Malgré son costume qui tombe à la perfection et lui donne une allure folle, Ian Bostridge n’est pas charming. Il y a en lui quelque chose de tranchant, une intelligence aiguë, un regard perçant, des os saillants, une réserve austère, qui font de chaque rencontre une reconquête. Il faut en passer par un instant de déconvenue, un oh, il n’est peut-être pas si bien que ça, en fait, moins que dans mon souvenir, pour retrouver ensuite ce qui est à l’origine de ce souvenir : une voix, une articulation, qui transforme le chant en parole.
Ce n’est pas une voix qui décoiffe1 ; pas l’un de ces tuyaux d’arrosage sonore qui vous submergent lorsqu’ils projettent dans votre direction. Pas de débordement chez Ian Bostridge, qui va chercher en lui-même la source de la parole, creuse un corps déjà maigre pour en extraire le chant juste, à chaque fois exprimé in extremis, quand bien même les phrases interminables prouvent que ses réserves sont chaque fois suffisantes, quoique chose fois épuisées. Chez lui, la parole est chantante par ses intonations davantage que par son air. On la voit sillonner ses tendons, tendre son corps au point de lui faire plier un genou, soulever les pieds, et se faire expulser d’une caresse ou d’un claquement bien senti.

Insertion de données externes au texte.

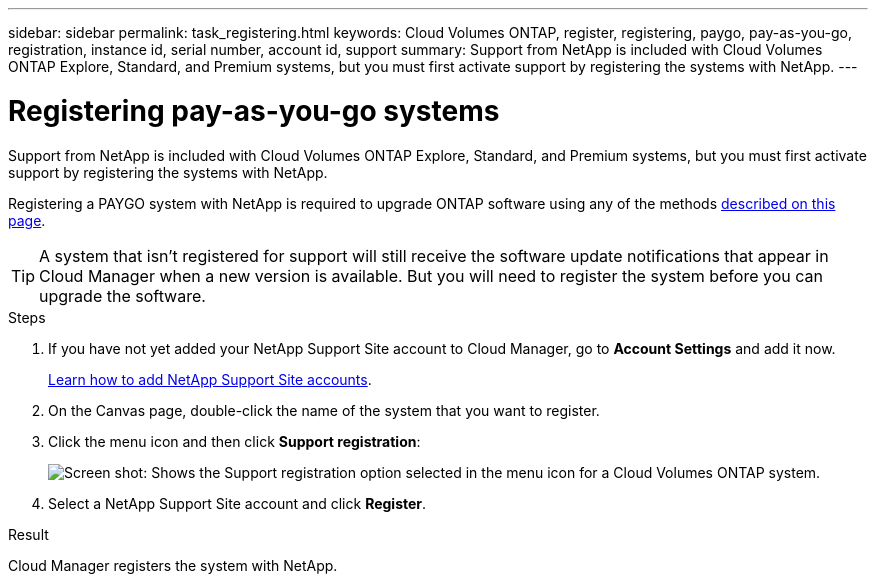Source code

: ---
sidebar: sidebar
permalink: task_registering.html
keywords: Cloud Volumes ONTAP, register, registering, paygo, pay-as-you-go, registration, instance id, serial number, account id, support
summary: Support from NetApp is included with Cloud Volumes ONTAP Explore, Standard, and Premium systems, but you must first activate support by registering the systems with NetApp.
---

= Registering pay-as-you-go systems
:hardbreaks:
:nofooter:
:icons: font
:linkattrs:
:imagesdir: ./media/

[.lead]
Support from NetApp is included with Cloud Volumes ONTAP Explore, Standard, and Premium systems, but you must first activate support by registering the systems with NetApp.

Registering a PAYGO system with NetApp is required to upgrade ONTAP software using any of the methods link:task_updating_ontap_cloud.html[described on this page].

TIP: A system that isn't registered for support will still receive the software update notifications that appear in Cloud Manager when a new version is available. But you will need to register the system before you can upgrade the software.

.Steps

. If you have not yet added your NetApp Support Site account to Cloud Manager, go to *Account Settings* and add it now.
+
link:task_adding_nss_accounts.html[Learn how to add NetApp Support Site accounts].

. On the Canvas page, double-click the name of the system that you want to register.

. Click the menu icon and then click *Support registration*:
+
image:screenshot_menu_registration.gif[Screen shot: Shows the Support registration option selected in the menu icon for a Cloud Volumes ONTAP system.]

. Select a NetApp Support Site account and click *Register*.

.Result

Cloud Manager registers the system with NetApp.
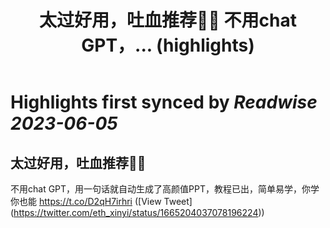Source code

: :PROPERTIES:
:title: 太过好用，吐血推荐🥹🥹 不用chat GPT，... (highlights)
:END:
:PROPERTIES:
:author: [[eth_xinyi on Twitter]]
:full-title: "太过好用，吐血推荐🥹🥹 不用chat GPT，..."
:category: [[tweets]]
:url: https://twitter.com/eth_xinyi/status/1665204037078196224
:END:

* Highlights first synced by [[Readwise]] [[2023-06-05]]
** 太过好用，吐血推荐🥹🥹

不用chat GPT，用一句话就自动生成了高颜值PPT，教程已出，简单易学，你学你也能 https://t.co/D2qH7irhri ([View Tweet](https://twitter.com/eth_xinyi/status/1665204037078196224))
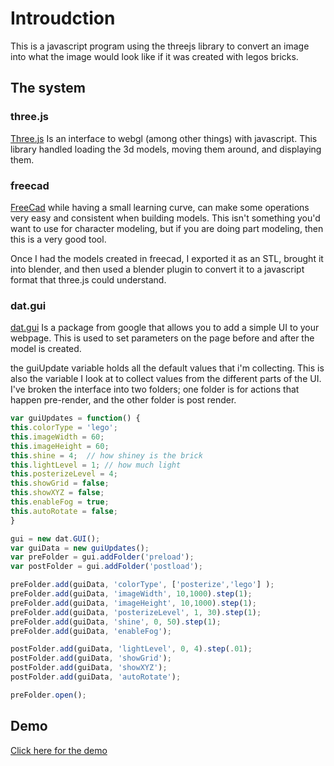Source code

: * Introudction
  This is a javascript program using the threejs library to convert an image
	into what the image would look like if it was created with legos bricks.

** The system
   [[../img/lego3d/gitLego.png]]


*** three.js
		[[http://threejs.org/][Three.js]] Is an interface to webgl (among other things) with javascript.  This library
		handled loading the 3d models, moving them around, and displaying them.

*** freecad
		[[../img/lego3d/freecad.png]]

		[[http://www.freecadweb.org/][FreeCad]] while having a small learning curve, can make some operations very
		easy and consistent when building models.  This isn't something you'd want to use for character modeling, but
		if you are doing part modeling, then this is a very good tool.

		Once I had the models created in freecad, I exported it as an STL, brought it into blender, and then used
		a blender plugin to convert it to a javascript format that three.js could understand.


*** dat.gui
	  [[https://code.google.com/p/dat-gui/][dat.gui]] Is a package from google that allows you to add a simple UI to your
		webpage.  This is used to set parameters on the page before and after the model is created.

		the guiUpdate variable holds all the default values that i'm collecting. This is also the variable I look at
		to collect values from the different parts of the UI.  I've broken the interface into two folders; one folder is
		for actions that happen pre-render, and the other folder is post render.

		#+begin_src javascript
		var guiUpdates = function() {
		this.colorType = 'lego';
		this.imageWidth = 60;
		this.imageHeight = 60;
		this.shine = 4;  // how shiney is the brick
		this.lightLevel = 1; // how much light
		this.posterizeLevel = 4;
		this.showGrid = false;
		this.showXYZ = false;
		this.enableFog = true;
		this.autoRotate = false;
		}

		gui = new dat.GUI();
		var guiData = new guiUpdates();
		var preFolder = gui.addFolder('preload');
		var postFolder = gui.addFolder('postload');

		preFolder.add(guiData, 'colorType', ['posterize','lego'] );
		preFolder.add(guiData, 'imageWidth', 10,1000).step(1);
		preFolder.add(guiData, 'imageHeight', 10,1000).step(1);
		preFolder.add(guiData, 'posterizeLevel', 1, 30).step(1);
		preFolder.add(guiData, 'shine', 0, 50).step(1);
		preFolder.add(guiData, 'enableFog');

		postFolder.add(guiData, 'lightLevel', 0, 4).step(.01);
		postFolder.add(guiData, 'showGrid');
		postFolder.add(guiData, 'showXYZ');
		postFolder.add(guiData, 'autoRotate');

		preFolder.open();
		#+end_src

** Demo
	 [[../js/lego3d/index.html][Click here for the demo]]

Surtout en anglais, à vrai dire. Les extraits qu’il chante en français sont plus secs que nerveux ; je ne saurais dire si cette aridité est à imputer à Lully et Rameau ou à leur interprète, mais c’est moins ma tasse de thé. Alors que quand il chante en anglais, oh my god ! De « One charming night » (extrait de The Fairy Queen, Purcell), sans livret, je ne comprends guère que la litanie des hundreds and thousands, mais cette comptabilité est dressée avec tant de poésie qu’elle me rappelle immédiatement les milliers oscula de je ne sais plus quel poète élégiaque latin… Avec lui, les anges n’ont plus rien de niais (« Waft her, angels, through the skies », extraits de Jephtha, Haendel) et Jupiter devient un charmant diablotin (« I must with speed amuse her / Lest she too much explain » extrait de Semele, Haendel). Je me laisse bercer par la musique, agacer par sa voix – tout à fait délectable. Les bis ne sont pas de trop, annoncés d’une voix de ténor, forcément (on devrait toujours avoir un ténor sous le coude pour annoncer les bis), jusqu’à ce que la chanteur déclare « La voix, ce soir, y’en a plus ». Finita. Ahlalala…
1 Remarque capillaire idiote : les cheveux tirés vers l’arrière lui donnent un petit air d’aigle inquiétant à la David Bowie.